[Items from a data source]
━━━━━━━━━━━━━━━━━━━━
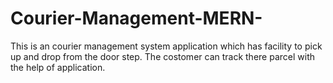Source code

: # Courier-Management-MERN-
This is an courier management system application which has facility to pick up and drop from the door step. The costomer can track there parcel with the help of application.

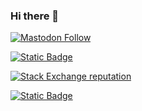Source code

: ### Hi there 👋

<a href="https://rls.social/@alper">![Mastodon Follow](https://img.shields.io/mastodon/follow/109287514691765577?domain=https%3A%2F%2Frls.social)</a>

<a href="https://alper.nl">![Static Badge](https://img.shields.io/badge/alper.nl-green)</a>

<a href="https://stackoverflow.com/users/102315/alper">![Stack Exchange reputation](https://img.shields.io/stackexchange/stackoverflow/r/102315)</a>

<a href="https://lobste.rs/~alper">![Static Badge](https://img.shields.io/badge/lobste.rs_alper-orange)</a>

<!--
**alper/alper** is a ✨ _special_ ✨ repository because its `README.md` (this file) appears on your GitHub profile.

Here are some ideas to get you started:

- 🔭 I’m currently working on ...
- 🌱 I’m currently learning ...
- 👯 I’m looking to collaborate on ...
- 🤔 I’m looking for help with ...
- 💬 Ask me about ...
- 📫 How to reach me: ...
- 😄 Pronouns: ...
- ⚡ Fun fact: ...
-->
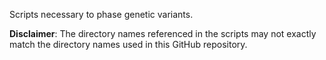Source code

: Scripts necessary to phase genetic variants. 

**Disclaimer**: The directory names referenced in the scripts may not exactly match the directory names used in this GitHub repository.
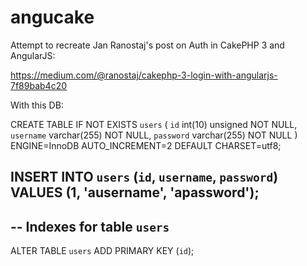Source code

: # angucake

Attempt to recreate Jan Ranostaj's post on Auth in CakePHP 3 and AngularJS:

https://medium.com/@ranostaj/cakephp-3-login-with-angularjs-7f89bab4c20

With this DB:

CREATE TABLE IF NOT EXISTS `users` (
  `id` int(10) unsigned NOT NULL,
  `username` varchar(255) NOT NULL,
  `password` varchar(255) NOT NULL
) ENGINE=InnoDB AUTO_INCREMENT=2 DEFAULT CHARSET=utf8;

INSERT INTO `users` (`id`, `username`, `password`) VALUES
(1, 'ausername', 'apassword');
--
-- Indexes for table `users`
--
ALTER TABLE `users`
  ADD PRIMARY KEY (`id`);



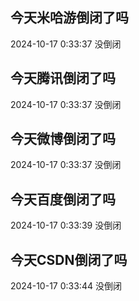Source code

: ## 今天米哈游倒闭了吗

2024-10-17 0:33:37 没倒闭

## 今天腾讯倒闭了吗

2024-10-17 0:33:37 没倒闭

## 今天微博倒闭了吗

2024-10-17 0:33:37 没倒闭

## 今天百度倒闭了吗

2024-10-17 0:33:39 没倒闭

## 今天CSDN倒闭了吗

2024-10-17 0:33:44 没倒闭

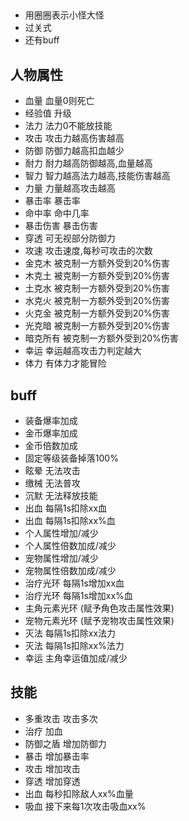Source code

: ## 
- 用圈圈表示小怪大怪
- 过关式
- 还有buff

## 人物属性
- 血量 血量0则死亡
- 经验值 升级
- 法力 法力0不能放技能
- 攻击 攻击力越高伤害越高
- 防御 防御力越高扣血越少
- 耐力 耐力越高防御越高,血量越高
- 智力 智力越高法力越高,技能伤害越高
- 力量 力量越高攻击越高
- 暴击率 暴击率
- 命中率 命中几率
- 暴击伤害 暴击伤害
- 穿透 可无视部分防御力
- 攻速 攻击速度,每秒可攻击的次数
- 金克木 被克制一方额外受到20%伤害
- 木克土 被克制一方额外受到20%伤害
- 土克水 被克制一方额外受到20%伤害
- 水克火 被克制一方额外受到20%伤害
- 火克金 被克制一方额外受到20%伤害
- 光克暗 被克制一方额外受到20%伤害
- 暗克所有 被克制一方额外受到20%伤害
- 幸运 幸运越高攻击力判定越大
- 体力 有体力才能冒险

## buff
- 装备爆率加成
- 金币爆率加成
- 金币倍数加成
- 固定等级装备掉落100%
- 眩晕 无法攻击
- 缴械 无法普攻
- 沉默 无法释放技能
- 出血 每隔1s扣除xx血
- 出血 每隔1s扣除xx%血
- 个人属性增加/减少
- 个人属性倍数加成/减少
- 宠物属性增加/减少
- 宠物属性倍数加成/减少
- 治疗光环 每隔1s增加xx血
- 治疗光环 每隔1s增加xx%血
- 主角元素光环 (赋予角色攻击属性效果)
- 宠物元素光环 (赋予宠物攻击属性效果)
- 灭法 每隔1s扣除xx法力
- 灭法 每隔1s扣除xx%法力
- 幸运 主角幸运值加成/减少

## 技能
- 多重攻击 攻击多次
- 治疗 加血
- 防御之盾 增加防御力
- 暴击 增加暴击率
- 攻击 增加攻击
- 穿透 增加穿透
- 出血 每秒扣除敌人xx%血量
- 吸血 接下来每1次攻击吸血xx%

## 
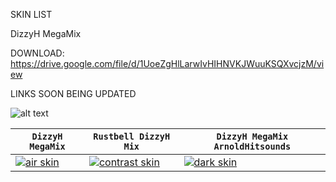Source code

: SKIN LIST

DizzyH MegaMix

DOWNLOAD: https://drive.google.com/file/d/1UoeZgHlLarwIvHIHNVKJWuuKSQXvcjzM/view

LINKS SOON BEING UPDATED

![alt text](https://osu.ppy.sh/ss/14203296/ab17)

| `DizzyH MegaMix` | `Rustbell DizzyH Mix` | `DizzyH MegaMix ArnoldHitsounds` |
| --- | --- | --- |
| [![air skin](https://osu.ppy.sh/ss/14419998/fd14)](https://mmistakes.github.io/minimal-mistakes/assets/images/air-skin-archive-large.png) | [![contrast skin](https://osu.ppy.sh/ss/14419993/96be)](https://mmistakes.github.io/minimal-mistakes/assets/images/contrast-skin-archive-large.png) | [![dark skin](https://osu.ppy.sh/ss/14419998/fd14)](https://mmistakes.github.io/minimal-mistakes/assets/images/dark-skin-archive-large.png) |

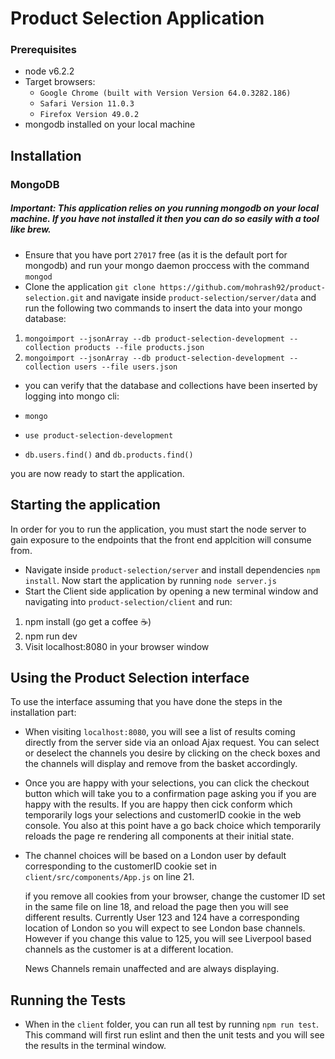 # Product Selection Application

### Prerequisites 
- node v6.2.2
- Target browsers: 
  - `Google Chrome (built with Version Version 64.0.3282.186)`
  - `Safari Version 11.0.3 `
  - `Firefox Version 49.0.2`
- mongodb installed on your local machine 

## Installation
### MongoDB
##### Important: This application relies on you running mongodb on your local machine. If you have not installed it then you can do so easily with a tool like brew. 
- Ensure that you have port `27017` free (as it is the default port for mongodb) and run your mongo daemon proccess with the command `mongod`
- Clone the application `git clone https://github.com/mohrash92/product-selection.git` and navigate inside `product-selection/server/data` and run the following two commands to insert the data into your mongo database:

1) `mongoimport --jsonArray --db product-selection-development --collection products --file products.json`
2) `mongoimport --jsonArray --db product-selection-development --collection users --file users.json`

- you can verify that the database and collections have been inserted by logging into mongo cli:

- `mongo`
- `use product-selection-development`
- `db.users.find()` and `db.products.find()`

you are now ready to start the application. 

## Starting the application
In order for you to run the application, you must start the node server to gain exposure to the endpoints that the front end applcition will consume from.

- Navigate inside `product-selection/server` and install dependencies `npm install`. Now start the application by running `node server.js`
- Start the Client side application by opening a new terminal window and navigating into `product-selection/client` and run:
 1) npm install (go get a coffee :coffee:)
 2) npm run dev 
 3) Visit localhost:8080 in your browser window

## Using the Product Selection interface
To use the interface assuming that you have done the steps in the installation part:
 
- When visiting `localhost:8080`, you will see a list of results coming directly from the server side via an onload Ajax request. You can select or deselect the channels you desire by clicking on the check boxes and the channels will display and remove from the basket accordingly. 

- Once you are happy with your selections, you can click the checkout button which will take you to a confirmation page asking you if you are happy with the results. If you are happy then cick conform which temporarily logs your selections and customerID cookie in the web console. You also at this point have a go back choice which temporarily reloads the page re rendering all components at their initial state.
 
 
- The channel choices will be based on a London user by default corresponding to the customerID cookie set in `client/src/components/App.js` on line 21.

  if you remove all cookies from your browser, change the customer ID set in the same file on line 18, and reload the page then you will see different results. Currently User 123 and 124 have a corresponding location of London so you will expect to see London base channels. However if you change this value to 125, you will see Liverpool based channels as the customer is at a different location.
   
   News Channels remain unaffected and are always displaying. 

## Running the Tests
- When in the `client` folder, you can run all test by running `npm run test`. This command will first run eslint and then the unit tests and you will see the results in the terminal window.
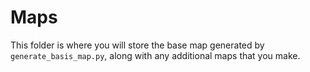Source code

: # Maps

This folder is where you will store the base map generated by `generate_basis_map.py`, along with any additional maps that you make.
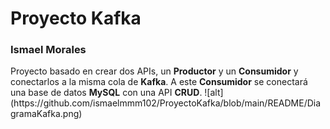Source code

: <h1>Proyecto Kafka</h1>
<h3> Ismael Morales</h3>
Proyecto basado en crear dos APIs, un <b>Productor</b> y un <b>Consumidor</b> y conectarlos a la misma cola de <b>Kafka</b>. A este <b>Consumidor</b>
se conectará una base de datos <b>MySQL</b> con una API <b>CRUD</b>.
![alt](https://github.com/ismaelmmm102/ProyectoKafka/blob/main/README/DiagramaKafka.png)
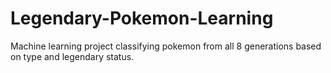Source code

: # Legendary-Pokemon-Learning
Machine learning project classifying pokemon from all 8 generations based on type and legendary status. 
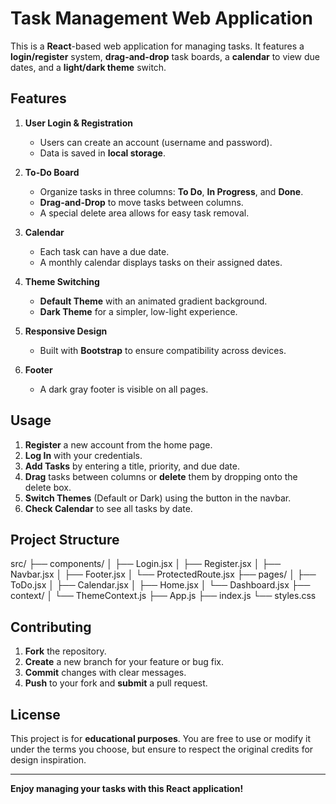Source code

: # Task Management Web Application

This is a **React**-based web application for managing tasks. It features a **login/register** system, **drag-and-drop** task boards, a **calendar** to view due dates, and a **light/dark theme** switch.

## Features

1. **User Login & Registration**
   - Users can create an account (username and password).
   - Data is saved in **local storage**.

2. **To-Do Board**
   - Organize tasks in three columns: **To Do**, **In Progress**, and **Done**.
   - **Drag-and-Drop** to move tasks between columns.
   - A special delete area allows for easy task removal.

3. **Calendar**
   - Each task can have a due date.
   - A monthly calendar displays tasks on their assigned dates.

4. **Theme Switching**
   - **Default Theme** with an animated gradient background.
   - **Dark Theme** for a simpler, low-light experience.

5. **Responsive Design**
   - Built with **Bootstrap** to ensure compatibility across devices.

6. **Footer**
   - A dark gray footer is visible on all pages.

## Usage

1. **Register** a new account from the home page. 
2. **Log In** with your credentials.
3. **Add Tasks** by entering a title, priority, and due date.
4. **Drag** tasks between columns or **delete** them by dropping onto the delete box.
5. **Switch Themes** (Default or Dark) using the button in the navbar.
6. **Check Calendar** to see all tasks by date.

## Project Structure


src/
├── components/
│   ├── Login.jsx
│   ├── Register.jsx
│   ├── Navbar.jsx
│   ├── Footer.jsx
│   └── ProtectedRoute.jsx
├── pages/
│   ├── ToDo.jsx
│   ├── Calendar.jsx
│   ├── Home.jsx
│   └── Dashboard.jsx
├── context/
│   └── ThemeContext.js
├── App.js
├── index.js
└── styles.css


## Contributing

1. **Fork** the repository.
2. **Create** a new branch for your feature or bug fix.
3. **Commit** changes with clear messages.
4. **Push** to your fork and **submit** a pull request.

## License

This project is for **educational purposes**. You are free to use or modify it under the terms you choose, but ensure to respect the original credits for design inspiration.

---

**Enjoy managing your tasks with this React application!**

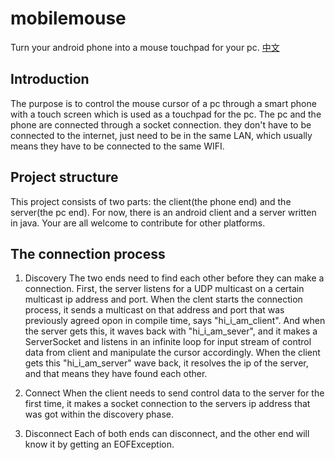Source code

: # mobilemouse
Turn your android phone into a mouse touchpad for your pc.
[中文](http://www.jianshu.com/p/ac0513b2b684)

## Introduction
The purpose is to control the mouse cursor of a pc through a smart phone with a touch screen which is used as a touchpad for the pc. The pc and the phone are connected through a socket connection. they don't have to be connected to the internet, just need to be in the same LAN, which usually means they have to be connected to the same WIFI.

## Project structure
This project consists of two parts: the client(the phone end) and the server(the pc end). For now, there is an android client and a server written in java. Your are all welcome to contribute for other platforms.

## The connection process
   1. Discovery
      The two ends need to find each other before they can make a connection. First, the server listens for a UDP multicast on a certain multicast ip address and port. When the clent starts the connection process, it sends a multicast on that address and port that was previously agreed opon in compile time, says "hi_i_am_client". And when the server gets this, it waves back with "hi_i_am_sever", and it makes a ServerSocket and listens in an infinite loop for input stream of control data from client and manipulate the cursor accordingly. When the client gets this "hi_i_am_server" wave back, it resolves the ip of the server, and that means they have found each other.
      
   2. Connect
      When the client needs to send control data to the server for the first time, it makes a socket connection to the servers ip address that was got within the discovery phase.
   
   3. Disconnect
      Each of both ends can disconnect, and the other end will know it by getting an EOFException.
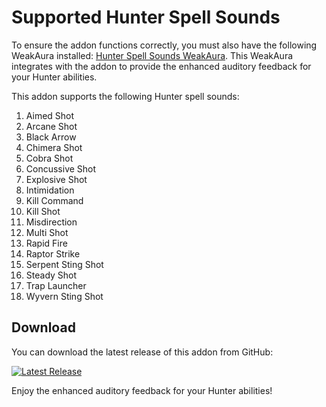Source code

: # Supported Hunter Spell Sounds
To ensure the addon functions correctly, you must also have the following WeakAura installed: [Hunter Spell Sounds WeakAura](https://wago.io/AtyNnXJe1). This WeakAura integrates with the addon to provide the enhanced auditory feedback for your Hunter abilities.

This addon supports the following Hunter spell sounds:

1. Aimed Shot
2. Arcane Shot
3. Black Arrow
4. Chimera Shot
5. Cobra Shot
6. Concussive Shot
7. Explosive Shot
8. Intimidation
9. Kill Command
10. Kill Shot
11. Misdirection
12. Multi Shot
13. Rapid Fire
14. Raptor Strike
15. Serpent Sting Shot
16. Steady Shot
17. Trap Launcher
18. Wyvern Sting Shot

## Download

You can download the latest release of this addon from GitHub:

[![Latest Release](https://img.shields.io/github/v/release/ShaunaAyala/SFX-Hunter)](https://github.com/ShaunaAyala/SFX-Hunter/releases/latest)

Enjoy the enhanced auditory feedback for your Hunter abilities!
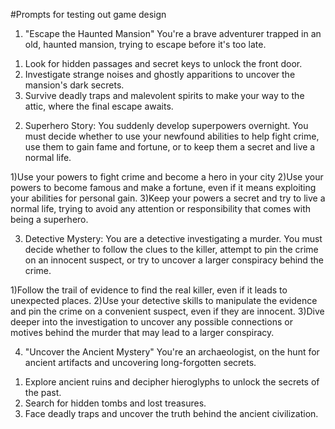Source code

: #Prompts for testing out game design

1. "Escape the Haunted Mansion"
You're a brave adventurer trapped in an old, haunted mansion, trying to escape before it's too late.

1) Look for hidden passages and secret keys to unlock the front door. 
2) Investigate strange noises and ghostly apparitions to uncover the mansion's dark secrets. 
3) Survive deadly traps and malevolent spirits to make your way to the attic, where the final escape awaits.

2. Superhero Story: 
You suddenly develop superpowers overnight. You must decide whether to use your newfound abilities to help fight crime, use them to gain fame and fortune, or to keep them a secret and live a normal life. 

1)Use your powers to fight crime and become a hero in your city
2)Use your powers to become famous and make a fortune, even if it means exploiting your abilities for personal gain.
3)Keep your powers a secret and try to live a normal life, trying to avoid any attention or responsibility that comes with being a superhero.

3. Detective Mystery: 
You are a detective investigating a murder. You must decide whether to follow the clues to the killer, attempt to pin the crime on an innocent suspect, or try to uncover a larger conspiracy behind the crime.

1)Follow the trail of evidence to find the real killer, even if it leads to unexpected places.
2)Use your detective skills to manipulate the evidence and pin the crime on a convenient suspect, even if they are innocent.
3)Dive deeper into the investigation to uncover any possible connections or motives behind the murder that may lead to a larger conspiracy.

4. "Uncover the Ancient Mystery"
You're an archaeologist, on the hunt for ancient artifacts and uncovering long-forgotten secrets.

1) Explore ancient ruins and decipher hieroglyphs to unlock the secrets of the past. 
2) Search for hidden tombs and lost treasures. 
3) Face deadly traps and uncover the truth behind the ancient civilization.
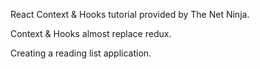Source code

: React Context & Hooks tutorial provided by The Net Ninja.

Context & Hooks almost replace redux. 

Creating a reading list application.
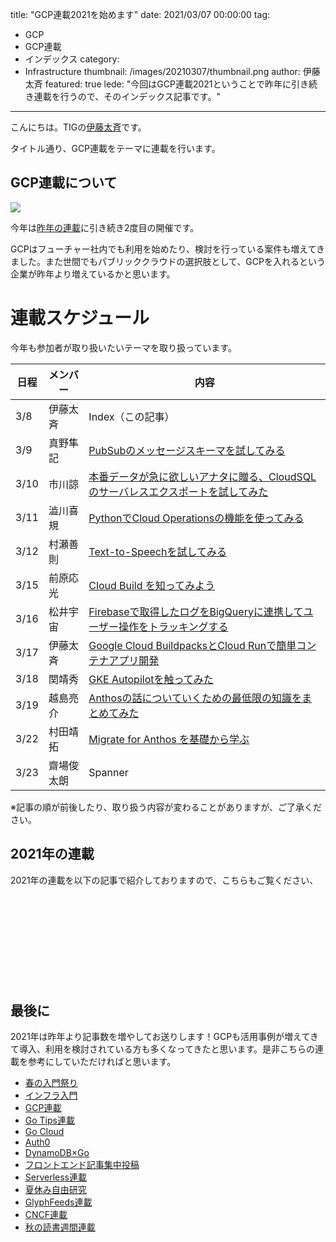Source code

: title: "GCP連載2021を始めます"
date: 2021/03/07 00:00:00
tag:
  - GCP
  - GCP連載
  - インデックス
category:
  - Infrastructure
thumbnail: /images/20210307/thumbnail.png
author: 伊藤太斉
featured: true
lede: "今回はGCP連載2021ということで昨年に引き続き連載を行うので、そのインデックス記事です。"
---

こんにちは。TIGの[伊藤太斉](https://twitter.com/kaedemalu)です。

タイトル通り、GCP連載をテーマに連載を行います。

## GCP連載について

<img src="/images/20210307/gcp_global.png">

今年は[昨年の連載](/tags/GCP連載/)に引き続き2度目の開催です。

GCPはフューチャー社内でも利用を始めたり、検討を行っている案件も増えてきました。また世間でもパブリッククラウドの選択肢として、GCPを入れるという企業が昨年より増えているかと思います。

# 連載スケジュール

今年も参加者が取り扱いたいテーマを取り扱っています。

| 日程 | メンバー | 内容 |
| ---- | -------- | ---------- |
| 3/8  | 伊藤太斉 | Index（この記事） |
| 3/9  | 真野隼記 | [PubSubのメッセージスキーマを試してみる](/articles/20210309/) |
| 3/10 | 市川諒   | [本番データが急に欲しいアナタに贈る、CloudSQLのサーバレスエクスポートを試してみた](/articles/20210310/) |
| 3/11 | 澁川喜規 | [PythonでCloud Operationsの機能を使ってみる](/articles/20210311/) |
| 3/12 | 村瀬善則 | [Text-to-Speechを試してみる](/articles/20210312/) |
| 3/15 | 前原応光 | [Cloud Build を知ってみよう](/articles/20210315/) |
| 3/16 | 松井宇宙 | [Firebaseで取得したログをBigQueryに連携してユーザー操作をトラッキングする](/articles/20210316/) |
| 3/17 | 伊藤太斉 | [Google Cloud BuildpacksとCloud Runで簡単コンテナアプリ開発](/articles/20210317/) |
| 3/18 | 関靖秀   | [GKE Autopilotを触ってみた](/articles/20210318/) |
| 3/19 | 越島亮介 | [Anthosの話についていくための最低限の知識をまとめてみた](/articles/20210319/) |
| 3/22 | 村田靖拓 | [Migrate for Anthos を基礎から学ぶ](/articles/20210322/) |
| 3/23 | 齋場俊太朗 | Spanner |

※記事の順が前後したり、取り扱う内容が変わることがありますが、ご了承ください。

## 2021年の連載

2021年の連載を以下の記事で紹介しておりますので、こちらもご覧ください、

<div class="iframely-embed"><div class="iframely-responsive" style="height: 140px; padding-bottom: 0;"><a href="https://future-architect.github.io/articles/20210118/index.html" data-iframely-url="//cdn.iframe.ly/4PM4Q7E"></a></div></div><script async src="//cdn.iframe.ly/embed.js" charset="utf-8"></script>

## 最後に

2021年は昨年より記事数を増やしてお送りします！GCPも活用事例が増えてきて導入、利用を検討されている方も多くなってきたと思います。是非こちらの連載を参考にしていただければと思います。

* [春の入門祭り](https://future-architect.github.io/articles/20200529/)
* [インフラ入門](/tags/%E3%82%A4%E3%83%B3%E3%83%95%E3%83%A9%E5%85%A5%E9%96%80/)
* [GCP連載](/tags/GCP%E9%80%A3%E8%BC%89/)
* [Go Tips連載](/tags/GoTips%E9%80%A3%E8%BC%89/)
* [Go Cloud](/tags/GoCDK/)
* [Auth0](/tags/Auth0/)
* [DynamoDB×Go](/tags/DynamoDB%C3%97Go/)
* [フロントエンド記事集中投稿](/tags/%E3%83%95%E3%83%AD%E3%83%B3%E3%83%88%E3%82%A8%E3%83%B3%E3%83%89%E8%A8%98%E4%BA%8B%E9%9B%86%E4%B8%AD%E6%8A%95%E7%A8%BF/)
* [Serverless連載](/tags/Serverless%E9%80%A3%E8%BC%89/)
* [夏休み自由研究](/tags/夏休み自由研究/)
* [GlyphFeeds連載](/tags/GlyphFeeds/)
* [CNCF連載](/tags/CNCF/)
* [秋の読書週間連載](/articles/20201026/)

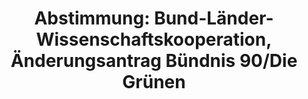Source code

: ---
abstimmung:
  abstimmung: 2
  bundestagssitzung: 66
  datum: 13. November 2014
  legislaturperiode: 18
categories:
- Wissenschaft
- Bildung
data:
- title: Abstimmungsergebnis 20141113_2-data.pdf
  url: /res/abstimmungsliste/20141113_2-data.pdf
- title: Abstimmungsergebnis 20141113_2_xls-data.csv
  url: /res/abstimmungsliste/csv/20141113_2_xls-data.csv
documents:
- local: /res/abstimmungsdaten/018-066-02/1802710.pdf
  title: Drucksache 18/02710.pdf
  url: http://dip21.bundestag.de/dip21/btd/18/027/1802710.pdf
- local: /res/abstimmungsdaten/018-066-02/1803141.pdf
  title: Drucksache 18/03141.pdf
  url: http://dip21.bundestag.de/dip21/btd/18/031/1803141.pdf
- local: /res/abstimmungsdaten/018-066-02/1803163.pdf
  title: Drucksache 18/03163.pdf
  url: http://dip21.bundestag.de/dip21/btd/18/031/1803163.pdf
ergebnis:
  cdu/csu:
    enthaltung: 0
    gesamt: 311
    ja: 0
    nein: 300
    nichtabgegeben: 11
    ungueltig: 0
  die.linke:
    enthaltung: 54
    gesamt: 64
    ja: 0
    nein: 0
    nichtabgegeben: 10
    ungueltig: 0
  file: 20141113_2_xls-data.csv
  gruenen:
    enthaltung: 0
    gesamt: 63
    ja: 56
    nein: 0
    nichtabgegeben: 7
    ungueltig: 0
  spd:
    enthaltung: 0
    gesamt: 193
    ja: 0
    nein: 182
    nichtabgegeben: 11
    ungueltig: 0
layout: abstimmung
links:
- title: https://www.bundestag.de/parlament/plenum/abstimmung/abstimmung?id=308
  url: https://www.bundestag.de/parlament/plenum/abstimmung/abstimmung?id=308
preview: 'Deutscher Bundestag


  66. Sitzung des Deutschen Bundestages

  am Donnerstag, 13.November 2014


  Endgültiges Ergebnis der Namentlichen Abstimmung Nr. 2


  Änderungsantrag der Abgeordneten Kai Gehring, Özcan Mutlu, Katja Dörner, weiterer

  Abgeordneter und der Fraktion BÜNDNIS 90/DIE GRÜNEN

  zu der zweiten Beratung des Gesetzentwurfs der Bundesregierung

  Entwurf eines Gesetzes zur Änderung des Grundgesetzes (Artikel 91b)

  Drs. 18/2710, 18/3141 und 18/3163


  Abgegebene Stimmen insgesamt:

  Nicht abgegebene Stimmen:

  Ja-Stimmen:


  592

  39

  56


  Nein-Stimmen:


  482


  Enthaltungen:


  54


  Ungültige:


  Berlin, den 13.11.2014


  0


  Beginn: 18:26

  Ende: 18:29

  '
tags:
- Bund-Länder
- Hochschulen
- Kooperation
- Forschung
title: 'Abstimmung: Bund-Länder-Wissenschaftskooperation, Änderungsantrag Bündnis
  90/Die Grünen'
---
━━━━━━━━━━━━━━━━━━━━
## What is being asked
Can you reproduce the stretch from the line containing "メンバー | 内容 |" through the line containing "2021年は昨年より記事数を", substituting "シリーズ" for each "連載" and keeping everything else the same?

## Your solution
| 日程 | メンバー | 内容 |
| ---- | -------- | ---------- |
| 3/8  | 伊藤太斉 | Index（この記事） |
| 3/9  | 真野隼記 | [PubSubのメッセージスキーマを試してみる](/articles/20210309/) |
| 3/10 | 市川諒   | [本番データが急に欲しいアナタに贈る、CloudSQLのサーバレスエクスポートを試してみた](/articles/20210310/) |
| 3/11 | 澁川喜規 | [PythonでCloud Operationsの機能を使ってみる](/articles/20210311/) |
| 3/12 | 村瀬善則 | [Text-to-Speechを試してみる](/articles/20210312/) |
| 3/15 | 前原応光 | [Cloud Build を知ってみよう](/articles/20210315/) |
| 3/16 | 松井宇宙 | [Firebaseで取得したログをBigQueryに連携してユーザー操作をトラッキングする](/articles/20210316/) |
| 3/17 | 伊藤太斉 | [Google Cloud BuildpacksとCloud Runで簡単コンテナアプリ開発](/articles/20210317/) |
| 3/18 | 関靖秀   | [GKE Autopilotを触ってみた](/articles/20210318/) |
| 3/19 | 越島亮介 | [Anthosの話についていくための最低限の知識をまとめてみた](/articles/20210319/) |
| 3/22 | 村田靖拓 | [Migrate for Anthos を基礎から学ぶ](/articles/20210322/) |
| 3/23 | 齋場俊太朗 | Spanner |

※記事の順が前後したり、取り扱う内容が変わることがありますが、ご了承ください。

## 2021年のシリーズ

2021年のシリーズを以下の記事で紹介しておりますので、こちらもご覧ください、

<div class="iframely-embed"><div class="iframely-responsive" style="height: 140px; padding-bottom: 0;"><a href="https://future-architect.github.io/articles/20210118/index.html" data-iframely-url="//cdn.iframe.ly/4PM4Q7E"></a></div></div><script async src="//cdn.iframe.ly/embed.js" charset="utf-8"></script>

## 最後に

2021年は昨年より記事数を増やしてお送りします！GCPも活用事例が増えてきて導入、利用を検討されている方も多くなってきたと思います。是非こちらのシリーズを参考にしていただければと思います。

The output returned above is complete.